● **Polecenia**:
(a) Odpowiedz krótko na trzy pytania do tekstu o rozmowie z praktykantem Lolkiem:
(i) Czym według tekstu porozumiewają się chłopacy na budowie?
(ii) Kto zapytał, co będzie, jeśli hipotetycznie zdarzy się wypadek?
(iii) Do jakiego zdania Fred skrócił swoją wypowiedź?
(b) Napisz dalszy ciąg tekstu o rozmowie z praktykantem Lolkiem, zaczynając po jego ostatnim zdaniu.

● **Wyodrębniony tekst**:
□ □ □ □ □ □ □

Praktykant Lolek też się zmieszał, ale nie ustępował. Przebąkiwał coś, że niby nie, ale patrzeć bym mógł. W końcu swoje umizgi sformułował w oskarżenie:
"Bo ty w ogóle nie patrzysz"
No pewnie, że nie. W końcu podczas transportu ładunku poprawiam makijaż XD Praca z obserwacją wysięgnika, lin, ładunku, sygnalisty i miejsca docelowego jest dla lamusów! Najlepsi operatorzy umieją pracować z opaską na oczach! XD. Powiedziałem to Lolkowi. Znowu się zmieszał. Wtedy odezwał się główny kierownik.
"Nie musisz cały czas patrzeć. Ale jakby hipotetycznie coś się stało? Jakiś wypadek?"
Odparłem, że kiedy ogarnę wszystkie swoje obowiązki i nic nie robię, to i tak co jakiś czas zerkam na budowę. Ale nie każę chłopakom stać z podniesionymi rękami, aż łaskawie wychylę głowę w dół. Od komunikacji mają radia. A jak zobaczę wypadek to go przecież zgłoszę. Lolek wciąż nie był przekonany. Wyraźnie próbował się odszczeknąć. Wtedy do dysputy włączył się Fred. Użył on trzeciej części pamiętnego zdania. Mówiącej o tym, że bez radia nie pracuję. Ale skrócił tą wypowiedź do:
"Bo ty w ogóle nic nie robisz"

□ □ □ □ □ □ □

● **Wyciąg z danych**:
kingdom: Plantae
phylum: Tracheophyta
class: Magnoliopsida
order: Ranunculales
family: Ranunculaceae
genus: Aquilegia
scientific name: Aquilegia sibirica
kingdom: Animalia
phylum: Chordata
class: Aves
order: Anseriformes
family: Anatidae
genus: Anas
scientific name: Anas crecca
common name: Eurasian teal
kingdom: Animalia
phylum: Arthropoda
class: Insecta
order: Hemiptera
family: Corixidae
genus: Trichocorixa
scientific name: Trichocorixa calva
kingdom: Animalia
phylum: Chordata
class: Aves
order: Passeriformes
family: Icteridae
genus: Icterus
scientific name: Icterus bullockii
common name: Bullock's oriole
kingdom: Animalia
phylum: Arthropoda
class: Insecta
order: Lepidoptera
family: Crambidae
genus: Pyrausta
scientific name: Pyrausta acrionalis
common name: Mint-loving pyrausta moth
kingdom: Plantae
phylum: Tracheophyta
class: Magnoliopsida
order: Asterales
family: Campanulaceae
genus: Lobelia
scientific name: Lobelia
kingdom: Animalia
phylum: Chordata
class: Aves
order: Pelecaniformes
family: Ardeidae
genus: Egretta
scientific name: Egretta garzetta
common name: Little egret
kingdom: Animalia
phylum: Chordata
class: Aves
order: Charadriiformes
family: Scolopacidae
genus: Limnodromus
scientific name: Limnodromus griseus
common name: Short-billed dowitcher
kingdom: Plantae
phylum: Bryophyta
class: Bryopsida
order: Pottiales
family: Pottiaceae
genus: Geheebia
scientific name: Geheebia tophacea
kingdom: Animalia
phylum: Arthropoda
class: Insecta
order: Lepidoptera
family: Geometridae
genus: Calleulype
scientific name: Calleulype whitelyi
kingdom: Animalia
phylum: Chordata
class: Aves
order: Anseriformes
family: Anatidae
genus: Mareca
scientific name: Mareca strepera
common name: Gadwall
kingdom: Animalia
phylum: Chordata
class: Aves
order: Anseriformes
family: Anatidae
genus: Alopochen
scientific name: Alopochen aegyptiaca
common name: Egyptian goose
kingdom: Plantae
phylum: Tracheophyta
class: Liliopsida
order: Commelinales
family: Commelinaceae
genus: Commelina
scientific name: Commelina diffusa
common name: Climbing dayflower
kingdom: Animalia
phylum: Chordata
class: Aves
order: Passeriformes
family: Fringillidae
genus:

□ □ □ □ □ □ □

● **Wyniki**:
(a)
(i) Radiami.
(ii) Główny kierownik.
(iii) "Bo ty w ogóle nic nie robisz".

(b)
Odparłem:
"Tak, bo samochody rozładowują się same, palety z pustakami do murarzy to się teleportują, a beton wylewa gruszka, która wjeżdża na ściany."
Wybuchła wrzawa podczas której kilka razy padło ubóstwiane przeze mnie "Ty zajebiście pracujesz, ale tylko z radiem" Dyskusja zrobiła się jałowa.
Próba rozwiązania problemu po ludzku zawiodła. Czas wykorzystać rozwiązanie BHP'owskie. Łapię za wydrukowane rozporządzenie. Znajduję w nim wpis, w którym jak byk stoi, że do pracy z żurawiem wymagane jest radio. Lolek sięga po kartki. Czyta tekst. Analizuje. Pełne skupienie. Stróżka potu spływa mu po czole. Szukał jakiegoś haka. Jakiejś luki prawnej. Czegoś, co przekona kierownika, że można pracować bez radia XD Jego oczy śledziły tekst, a dłonie zaczęły się pocić. W końcu na jego zaciśniętych wargach pojawił się uśmiech. Uśmiech tryumfu. Praktykant odetchnął z ulgą. Wskazał palcem paragraf 7 punkt 2. Pełnym dumy głosem przeczytał następującą treść:
"W przypadku awarii urządzenia komunikacyjnego [...] sygnalista porozumiewa się z operatorem przy użyciu sygnałów ręcznych."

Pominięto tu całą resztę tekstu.